Is there a way to access memory address manually without the use of pointers or references? Let's say I know that integer is stored at address 0x28fed8 and I want to print that data. I've tried std::cout << (int*)0x28fed8 but it just outputs 0x28fed8. Also it works when I assign address to a pointer like that int* w1= (int*)0x28fed8; for integer but gives strange result for a double variable (2.22064e-313)
#include <iostream>
int main(){
int a=10;
int* w1= (int*)0x28fed8;
double b=100.578;
double* w2= (double*)0x28fed0;
std::cout << &a << std::endl; // output 0x28fed8
std::cout << *w1 << std::endl; // output 10
std::cout << (int*)0x28fed8 << std::endl; // output 0x28fed8
std::cout << &b << std::endl; // output 0x28fed0
std::cout << *w2 << std::endl; // output 2.22064e-313
return 0;
}
Of course the results were accurate when I tested it - it may give different output when someone tries to compile that code
If you want to print the value of the integer at a specific address, you need to do
std::cout << *(int *)0x28fed8 << std::endl;
So you're dereferencing the pointer instead of printing the pointer value itself.

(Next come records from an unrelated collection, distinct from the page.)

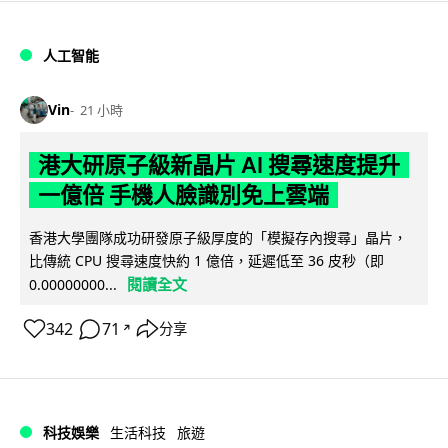
人工智能
Vin
21 小時
港大研原子級新晶片 AI 搜尋速度提升
一億倍 手機人臉識別免上雲端
香港大學團隊成功研發原子級厚度的「模擬存內搜尋」晶片，
比傳統 CPU 搜尋速度快約 1 億倍，延遲低至 36 皮秒（即
閱讀全文
0.00000000...
342
71
分享
↗
科技娛樂
生活科技
旅遊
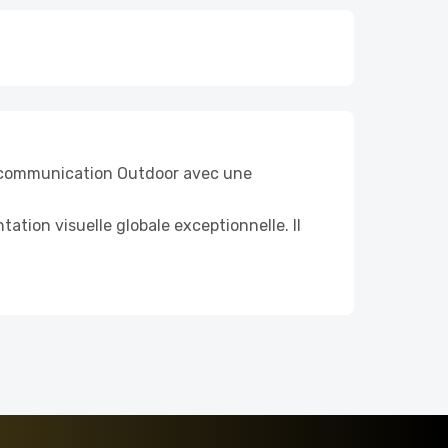
de communication Outdoor avec une
ation visuelle globale exceptionnelle. Il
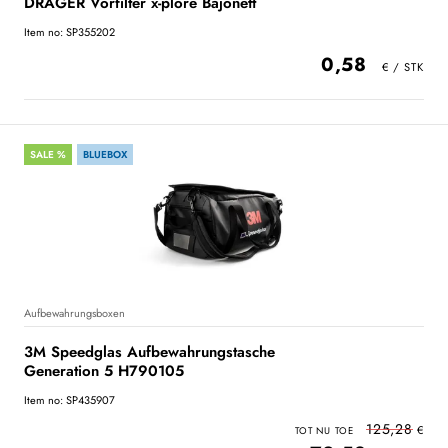
DRÄGER Vorfilter x-plore Bajonett
Item no: SP355202
0,58
SALE %
BLUEBOX
Aufbewahrungsboxen
3M Speedglas Aufbewahrungstasche
Generation 5 H790105
Item no: SP435907
125,28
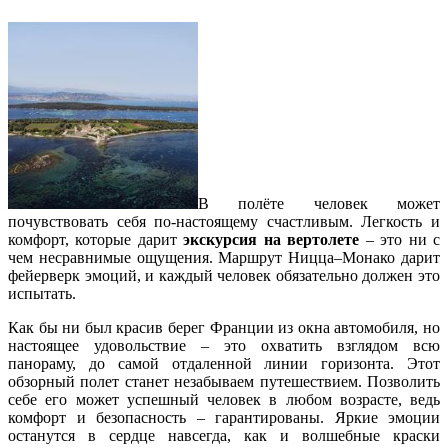
В полёте человек может
почувствовать себя по-настоящему счастливым. Легкость и
комфорт, которые дарит
экскурсия
на вертолете
– это ни с
чем несравнимые ощущения. Маршрут Ницца–Монако дарит
фейерверк эмоций, и каждый человек обязательно должен это
испытать.
Как бы ни был красив берег Франции из окна автомобиля, но
настоящее удовольствие – это охватить взглядом всю
панораму, до самой отдаленной линии горизонта. Этот
обзорный полет станет незабываем путешествием. Позволить
себе его может успешный человек в любом возрасте, ведь
комфорт и безопасность – гарантированы. Яркие эмоции
останутся в сердце навсегда, как и волшебные краски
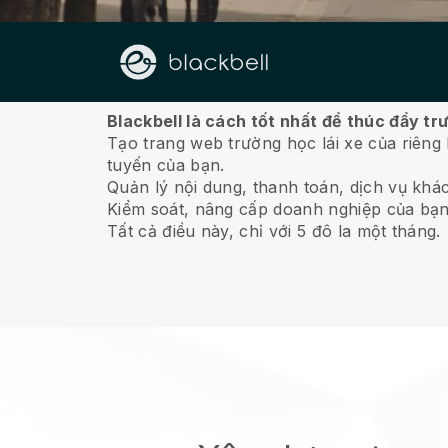
Về chúng tôi
Blackbell là cách tốt nhất để thúc đẩy tr
Tạo trang web trường học lái xe của riêng
tuyến của bạn.
Quản lý nội dung, thanh toán, dịch vụ khá
Kiểm soát, nâng cấp doanh nghiệp của bạn
Tất cả điều này, chỉ với 5 đô la một tháng.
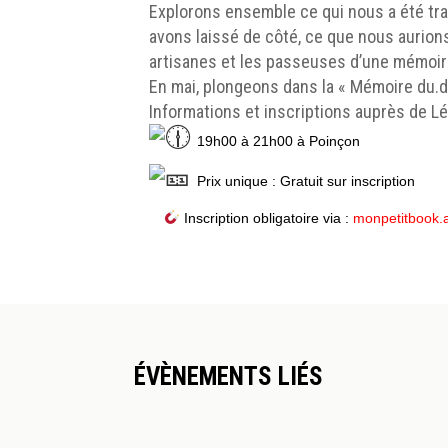
Explorons ensemble ce qui nous a été tra
avons laissé de côté, ce que nous aurion
artisanes et les passeuses d’une mémoire
En mai, plongeons dans la « Mémoire du.d
Informations et inscriptions auprès de Lé
19h00 à 21h00 à Poinçon
Prix unique : Gratuit sur inscription
Inscription obligatoire via :
monpetitbook
ÉVÈNEMENTS LIÉS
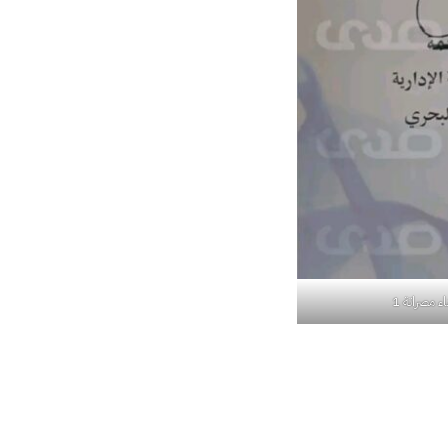
 مصراتة 1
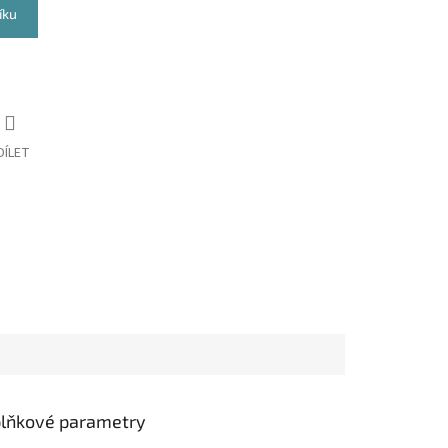
íku
DÍLET
lňkové parametry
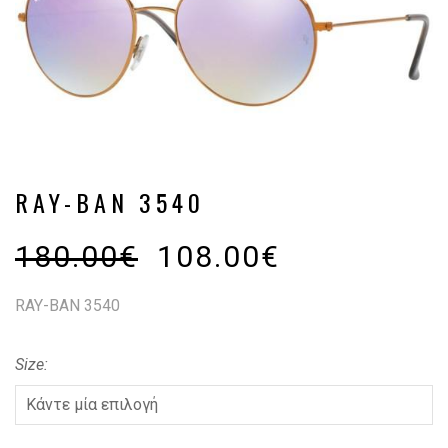
RAY-BAN 3540
180.00
€
108.00
€
RAY-BAN 3540
Size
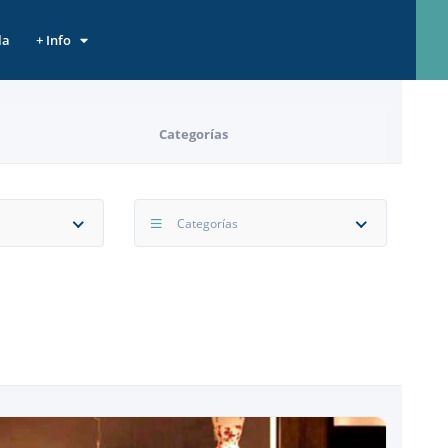
la
+ Info
Categorías
Categorías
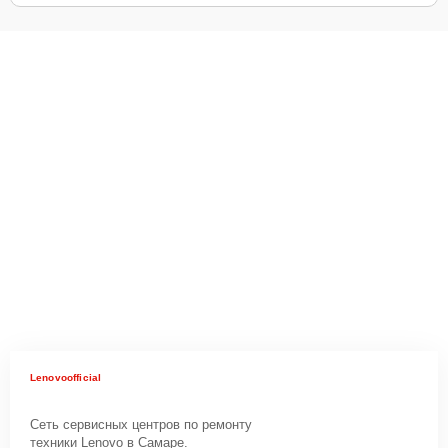
Lenovoofficial
Сеть сервисных центров по ремонту
техники Lenovo в Самаре.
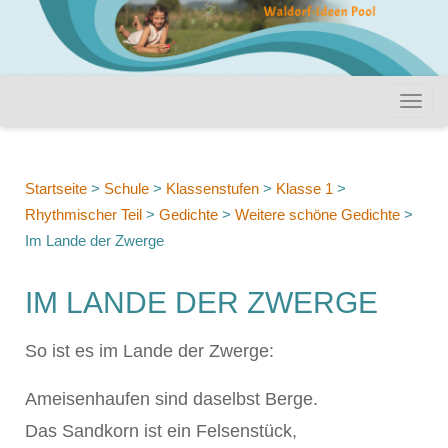
Startseite
>
Schule
>
Klassenstufen
>
Klasse 1
>
Rhythmischer Teil
>
Gedichte
>
Weitere schöne Gedichte
>
Im Lande der Zwerge
IM LANDE DER ZWERGE
So ist es im Lande der Zwerge:
Ameisenhaufen sind daselbst Berge.
Das Sandkorn ist ein Felsenstück,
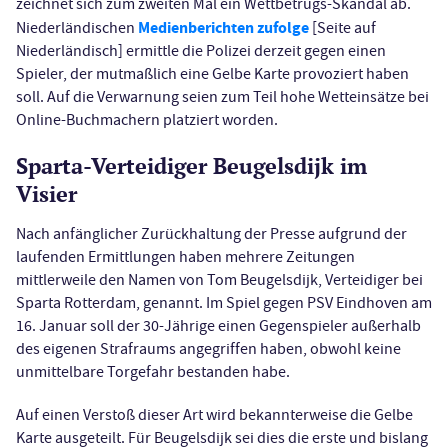
zeichnet sich zum zweiten Mal ein Wettbetrugs-Skandal ab.
Medienberichten zufolge
Niederländischen
[Seite auf
Niederländisch] ermittle die Polizei derzeit gegen einen
Spieler, der mutmaßlich eine Gelbe Karte provoziert haben
soll. Auf die Verwarnung seien zum Teil hohe Wetteinsätze bei
Online-Buchmachern platziert worden.
Sparta-Verteidiger Beugelsdijk im
Visier
Nach anfänglicher Zurückhaltung der Presse aufgrund der
laufenden Ermittlungen haben mehrere Zeitungen
mittlerweile den Namen von Tom Beugelsdijk, Verteidiger bei
Sparta Rotterdam, genannt. Im Spiel gegen PSV Eindhoven am
16. Januar soll der 30-Jährige einen Gegenspieler außerhalb
des eigenen Strafraums angegriffen haben, obwohl keine
unmittelbare Torgefahr bestanden habe.
Auf einen Verstoß dieser Art wird bekannterweise die Gelbe
Karte ausgeteilt. Für Beugelsdijk sei dies die erste und bislang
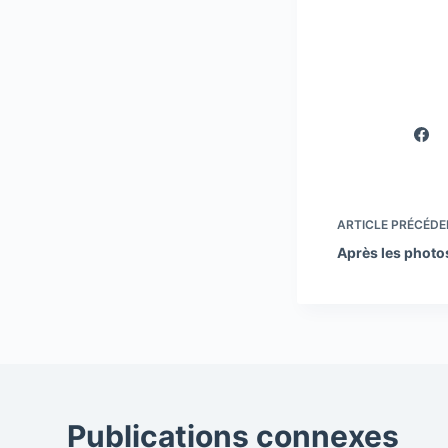
ARTICLE
PRÉCÉDE
Après les photo
Publications connexes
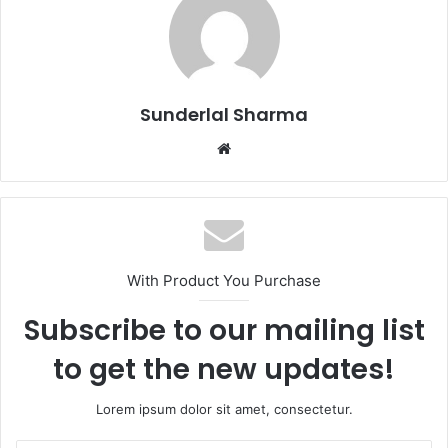
Sunderlal Sharma
Website
With Product You Purchase
Subscribe to our mailing list
to get the new updates!
Lorem ipsum dolor sit amet, consectetur.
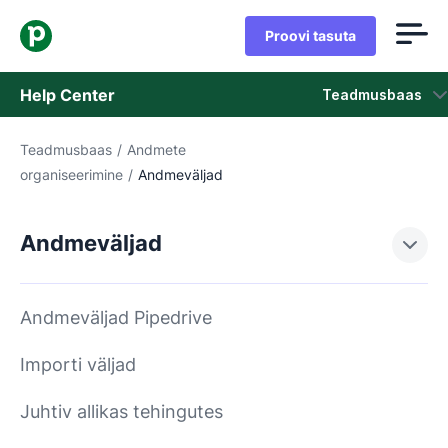
Proovi tasuta
Help Center
Teadmusbaas
Teadmusbaas
/
Andmete
Teadmusbaas
organiseerimine
/
Andmeväljad
Olek
Andmeväljad
Võta ühendust klienditoega
Andmeväljad Pipedrive
Importi väljad
Juhtiv allikas tehingutes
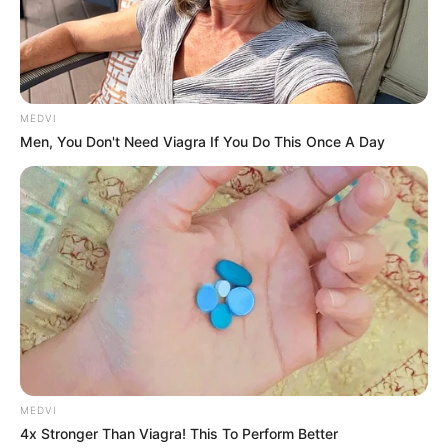
ปกติ อาจด้วยงานที่มีปัญหาต้องแก้ไข
ดวงการเงิน
มีรายได้เข้ามา ให้ได้เก็บหอมรอมริบเพิ่มมาก
ขึ้น
MEDVI
ดวงความรัก
คนโสด จะมีคนใหม่เข้ามาขายขนมจีบ คนมีคู่
Men, You Don't Need Viagra If You Do This Once A Day
จะมีซื้อสิ่งของมีค่าร่วมกัน เช่นบ้านรถ
MEDVI
4x Stronger Than Viagra! This To Perform Better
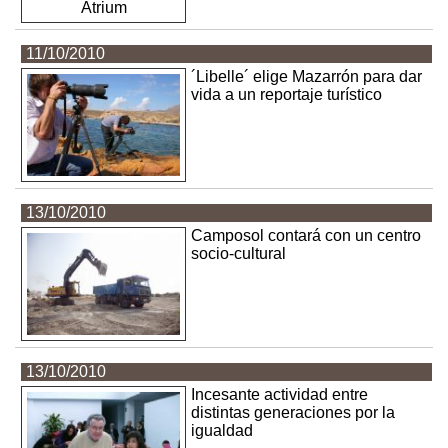
11/10/2010
´Libelle´ elige Mazarrón para dar
vida a un reportaje turístico
13/10/2010
Camposol contará con un centro
socio-cultural
13/10/2010
Incesante actividad entre
distintas generaciones por la
igualdad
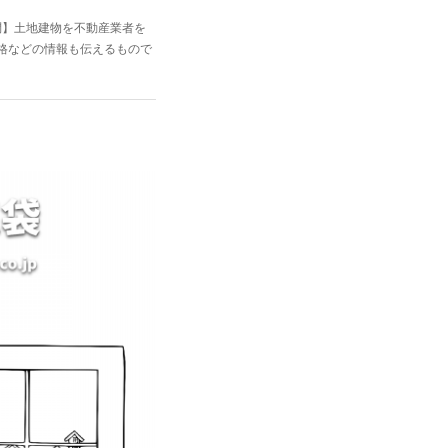
問】土地建物を不動産業者を
格などの情報も伝えるもので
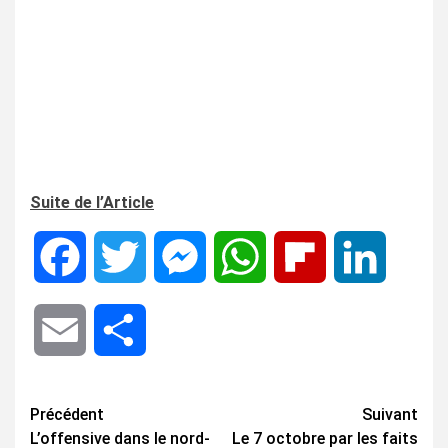
Suite de l’Article
Facebook
Twitter
Messenger
WhatsApp
Flipboard
LinkedIn
Email
Share
Navigation
Précédent
Suivant
L’offensive dans le nord-
Le 7 octobre par les faits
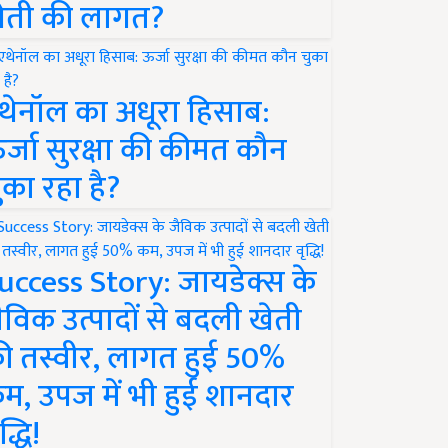
ेती की लागत?
थेनॉल का अधूरा हिसाब:
र्जा सुरक्षा की कीमत कौन
ुका रहा है?
uccess Story: जायडेक्स के
ैविक उत्पादों से बदली खेती
ी तस्वीर, लागत हुई 50%
म, उपज में भी हुई शानदार
द्धि!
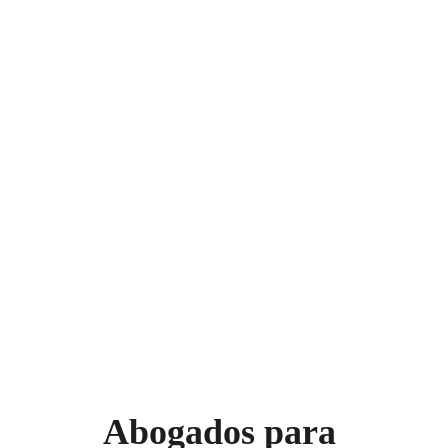
CONTÁCTANOS
En Rucalex, Abogados Bancarios en Jaén, te 
guiamos para resolver tus problemas 
financieros con seguridad y éxito.
★★★★★
5 estrellas de satisfacción
Abogados para 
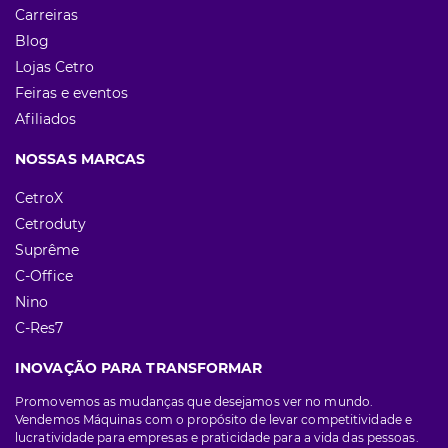
Carreiras
Blog
Lojas Cetro
Feiras e eventos
Afiliados
NOSSAS MARCAS
CetroX
Cetroduty
Suprême
C-Office
Nino
C-Res7
INOVAÇÃO PARA TRANSFORMAR
Promovemos as mudanças que desejamos ver no mundo.
Vendemos Máquinas com o propósito de levar competitividade e
lucratividade para empresas e praticidade para a vida das pessoas.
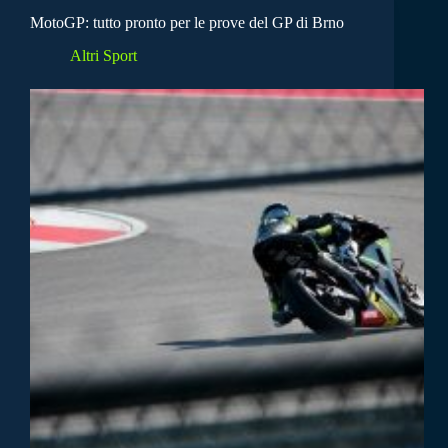
MotoGP: tutto pronto per le prove del GP di Brno
Altri Sport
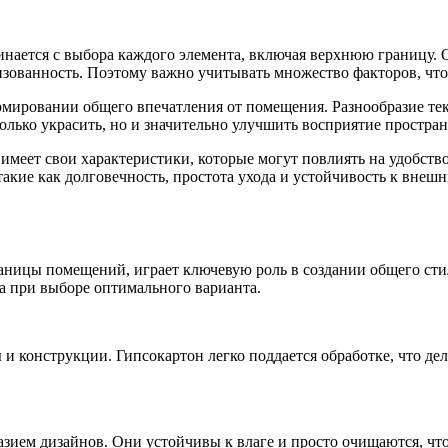
нается с выбора каждого элемента, включая верхнюю границу. 
изованность. Поэтому важно учитывать множество факторов, что
мировании общего впечатления от помещения. Разнообразие тек
лько украсить, но и значительно улучшить восприятие простран
имеет свои характеристики, которые могут повлиять на удобст
такие как долговечность, простота ухода и устойчивость к внеш
ницы помещений, играет ключевую роль в создании общего стил
а при выборе оптимального варианта.
и конструкции. Гипсокартон легко поддается обработке, что де
зием дизайнов. Они устойчивы к влаге и просто очищаются, чт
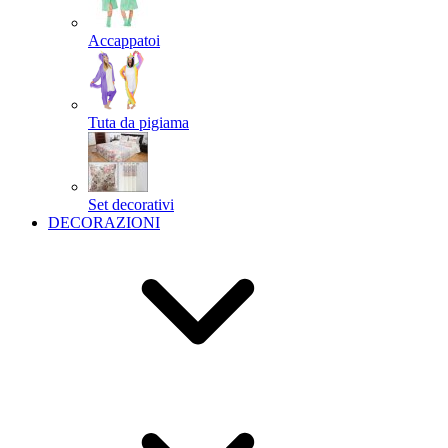
Accappatoi
Tuta da pigiama
Set decorativi
DECORAZIONI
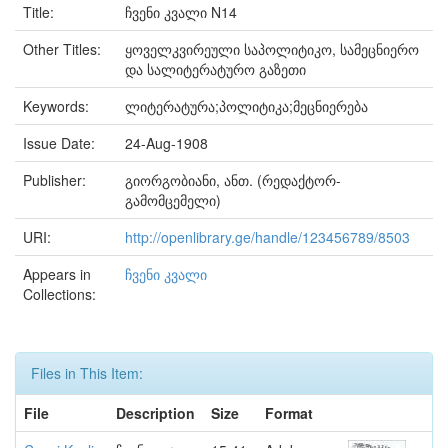
Title:
ჩვენი კვალი N14
Other Titles:
ყოველკვირეული საპოლიტიკო, სამეცნიერო
და სალიტერატურო გაზეთი
Keywords:
ლიტერატურა;პოლიტიკა;მეცნიერება
Issue Date:
24-Aug-1908
Publisher:
გიორგობიანი, ანთ. (რედაქტორ-
გამომცემელი)
URI:
http://openlibrary.ge/handle/123456789/8503
Appears in
ჩვენი კვალი
Collections:
Files in This Item:
File
Description
Size
Format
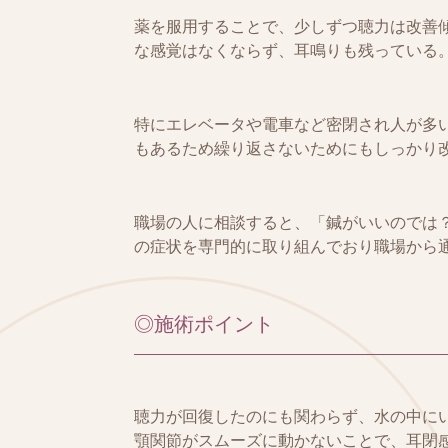
薬を服用することで、少しずつ聴力は改善
な感覚はなくならず、耳鳴りも残っている
特にエレベータや電車など密閉され人が多
もあるため繰り返さないためにもしっかり
職場の人に相談すると、「鍼がいいのでは
の症状を専門的に取り組んでおり職場から
◎施術ポイント
聴力が回復したのにも関わらず、水の中に
顎関節がスムーズに動かないことで、耳閉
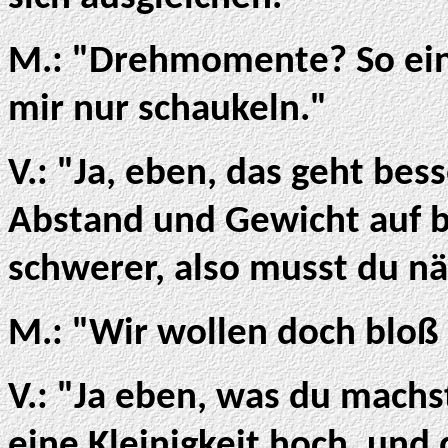
M.: "Drehmomente? So ein 
mir nur schaukeln."
V.: "Ja, eben, das geht be
Abstand und Gewicht auf be
schwerer, also musst du n
M.: "Wir wollen doch bloß
V.: "Ja eben, was du machst
eine Kleinigkeit hoch, und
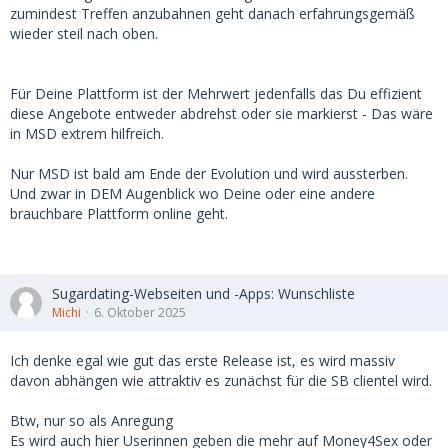
zumindest Treffen anzubahnen geht danach erfahrungsgemäß
wieder steil nach oben.
Für Deine Plattform ist der Mehrwert jedenfalls das Du effizient
diese Angebote entweder abdrehst oder sie markierst - Das wäre
in MSD extrem hilfreich.
Nur MSD ist bald am Ende der Evolution und wird aussterben.
Und zwar in DEM Augenblick wo Deine oder eine andere
brauchbare Plattform online geht.
Sugardating-Webseiten und -Apps: Wunschliste
Michi
6. Oktober 2025
Ich denke egal wie gut das erste Release ist, es wird massiv
davon abhängen wie attraktiv es zunächst für die SB clientel wird.
Btw, nur so als Anregung
Es wird auch hier Userinnen geben die mehr auf Money4Sex oder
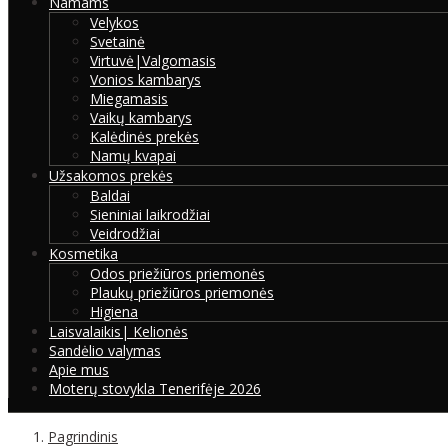
Namams
Velykos
Svetainė
Virtuvė|Valgomasis
Vonios kambarys
Miegamasis
Vaikų kambarys
Kalėdinės prekės
Namų kvapai
Užsakomos prekės
Baldai
Sieniniai laikrodžiai
Veidrodžiai
Kosmetika
Odos priežiūros priemonės
Plaukų priežiūros priemonės
Higiena
Laisvalaikis| Kelionės
Sandėlio valymas
Apie mus
Moterų stovykla Tenerifėje 2026
Pagrindinis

As to your double value being wrong, I suspect that's to do with compiler optimisation. Your w2 pointer is being dereferenced before the b variable had its value written. If this is true, you just happened to get lucky with a and w1.
What if you move your b and a variable out to a global variable or mark them as static? This should ensure the value is set by the time the pointers are dereferenced since it's likely to be hardcoded at compile time.
Otherwise, try making your pointers volatile - i.e. volatile double *w2 and volatile int *w1 so the compiler won't try to optimise.
(I should mention that overall, your code seems pretty dodgy to begin with. However, I'm not actually sure if it invokes undefined behaviour - perhaps some other users can shed some light on this)